• _Assignment_: Give back every line of the material exactly. Skip the pictures.

• _Exercise data_:
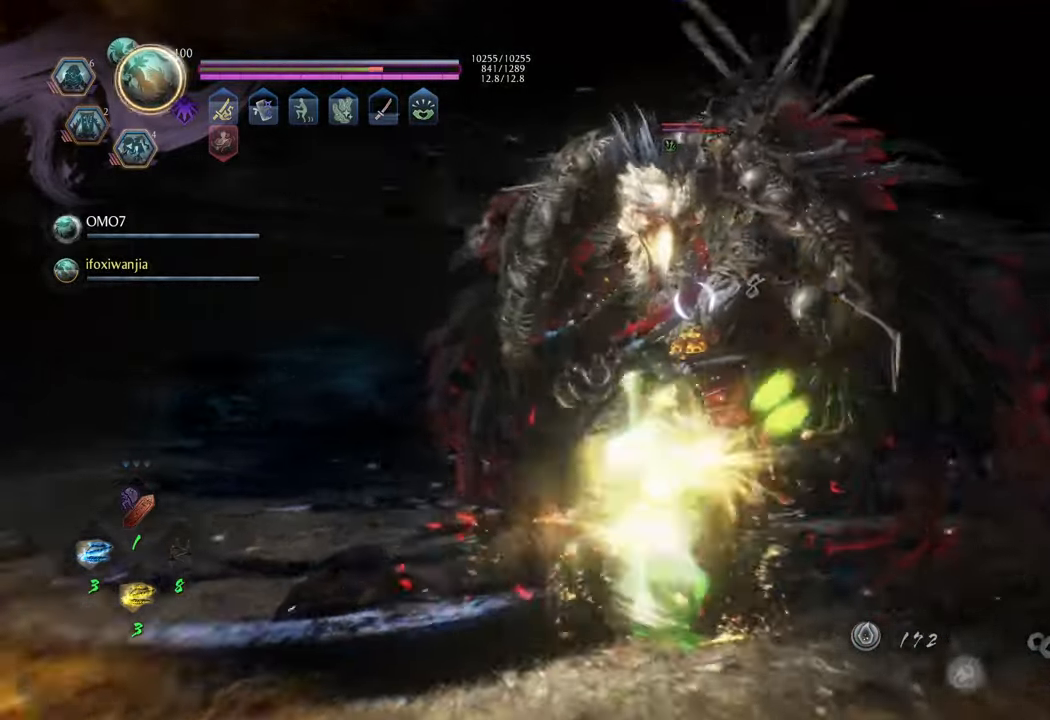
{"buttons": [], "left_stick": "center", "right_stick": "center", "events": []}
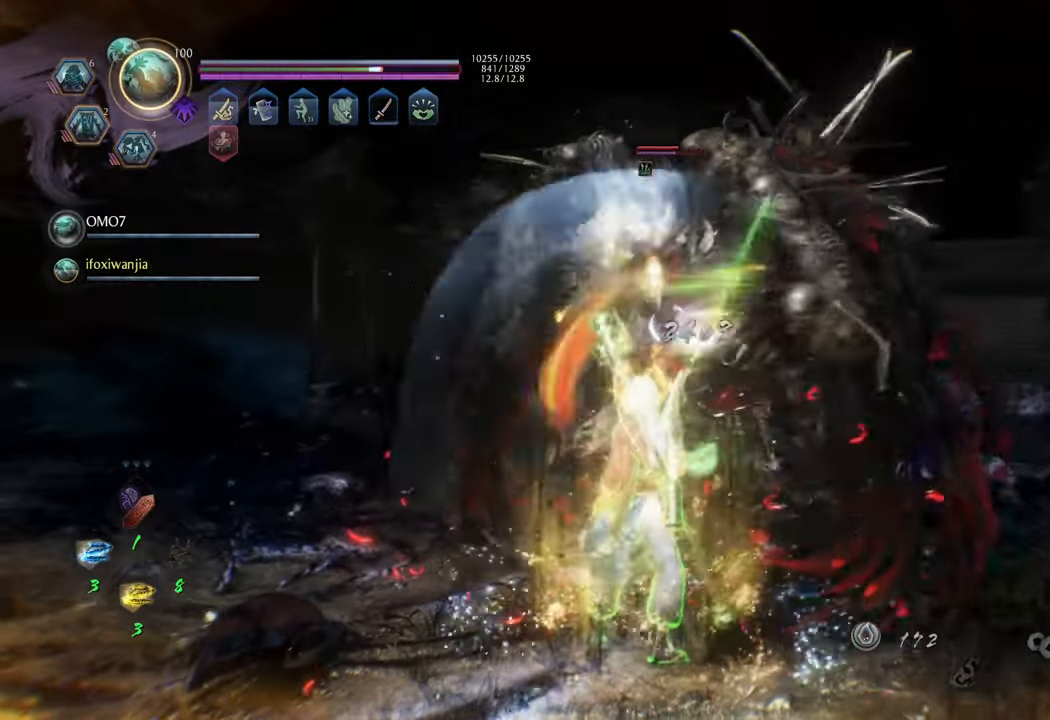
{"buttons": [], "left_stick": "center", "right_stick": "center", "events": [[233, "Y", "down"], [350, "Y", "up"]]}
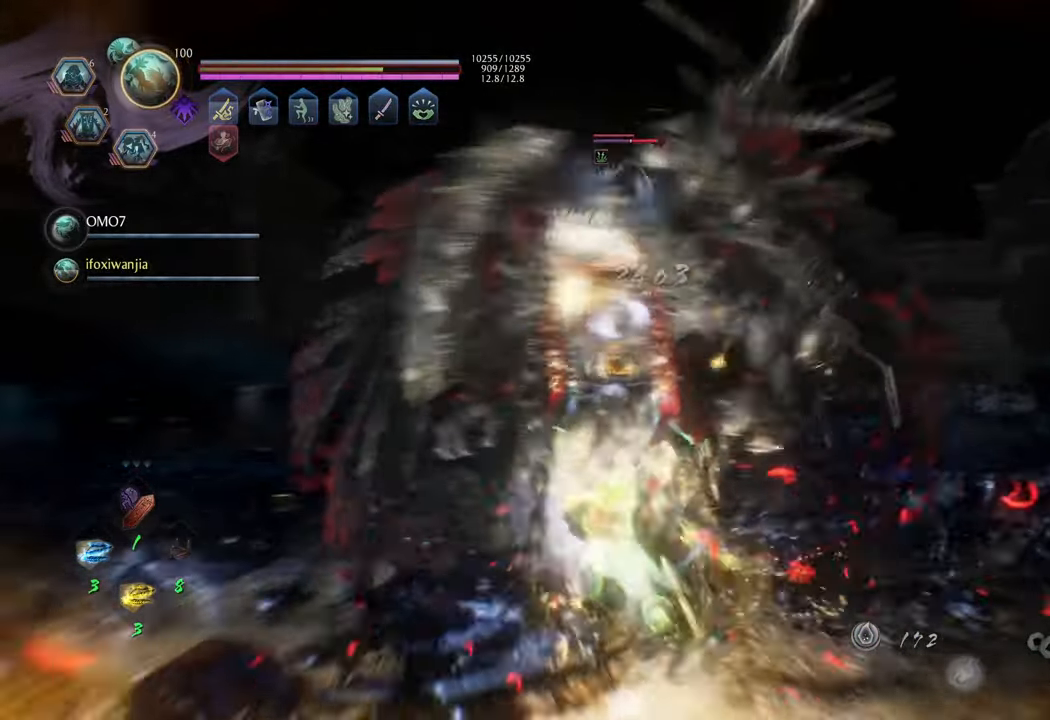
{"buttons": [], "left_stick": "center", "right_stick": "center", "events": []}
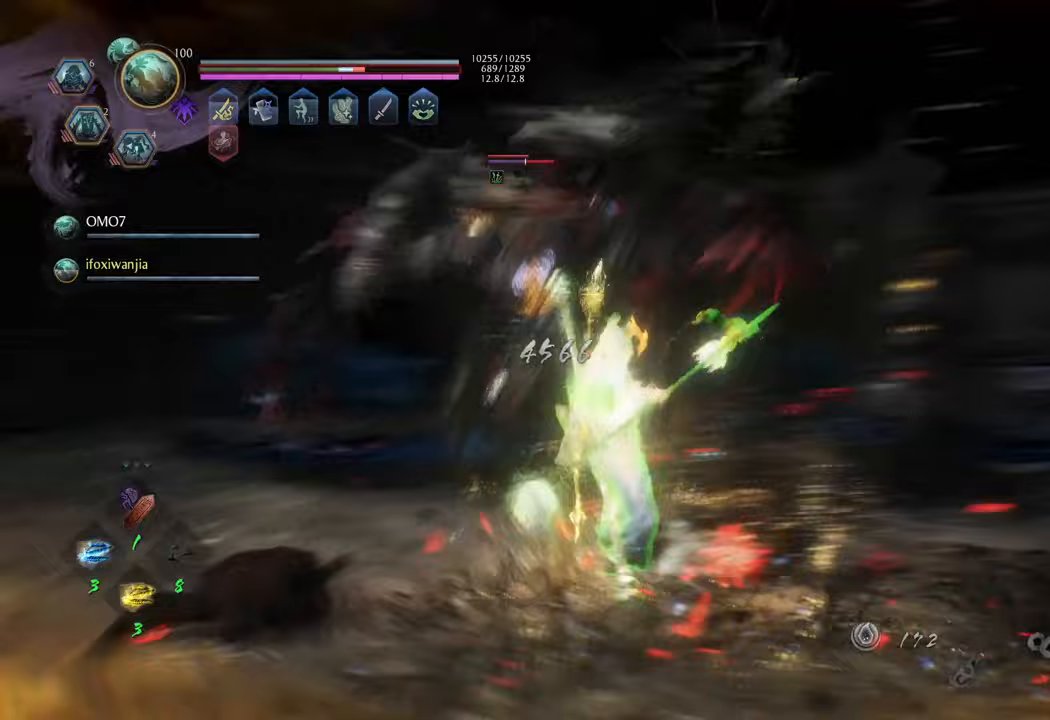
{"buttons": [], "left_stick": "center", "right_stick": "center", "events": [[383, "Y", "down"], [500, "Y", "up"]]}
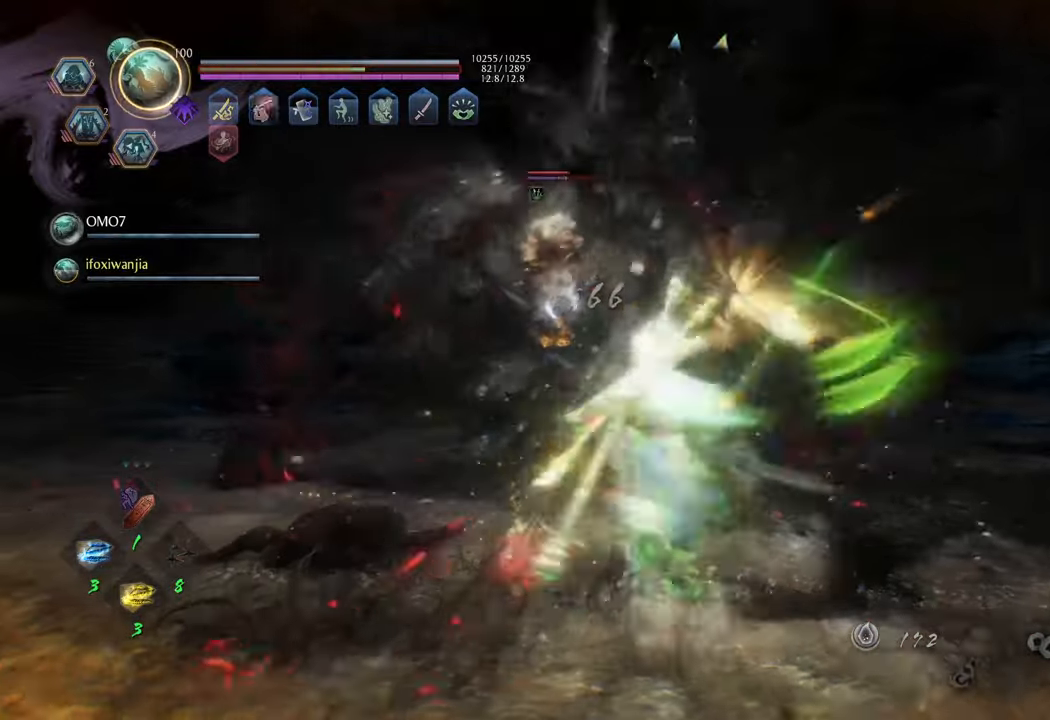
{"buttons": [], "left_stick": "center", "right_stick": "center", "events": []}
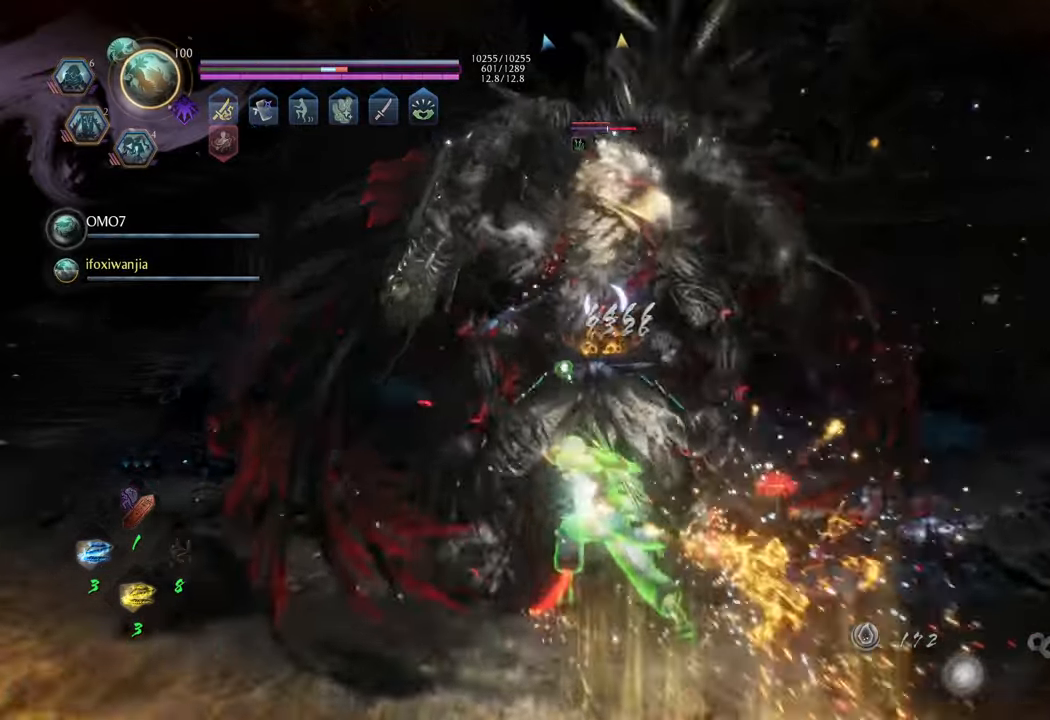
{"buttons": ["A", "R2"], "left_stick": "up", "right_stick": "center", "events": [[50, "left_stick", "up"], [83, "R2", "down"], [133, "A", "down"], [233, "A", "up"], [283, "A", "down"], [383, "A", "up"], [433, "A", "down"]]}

• _Task output_:
{"buttons": [], "left_stick": "center", "right_stick": "center", "events": []}
{"buttons": [], "left_stick": "center", "right_stick": "center", "events": [[233, "Y", "down"], [350, "Y", "up"]]}
{"buttons": [], "left_stick": "center", "right_stick": "center", "events": []}
{"buttons": [], "left_stick": "center", "right_stick": "center", "events": [[383, "Y", "down"], [500, "Y", "up"]]}
{"buttons": [], "left_stick": "center", "right_stick": "center", "events": []}
{"buttons": ["A", "R2"], "left_stick": "up", "right_stick": "center", "events": [[50, "left_stick", "up"], [83, "R2", "down"], [133, "A", "down"], [233, "A", "up"], [283, "A", "down"], [383, "A", "up"], [433, "A", "down"]]}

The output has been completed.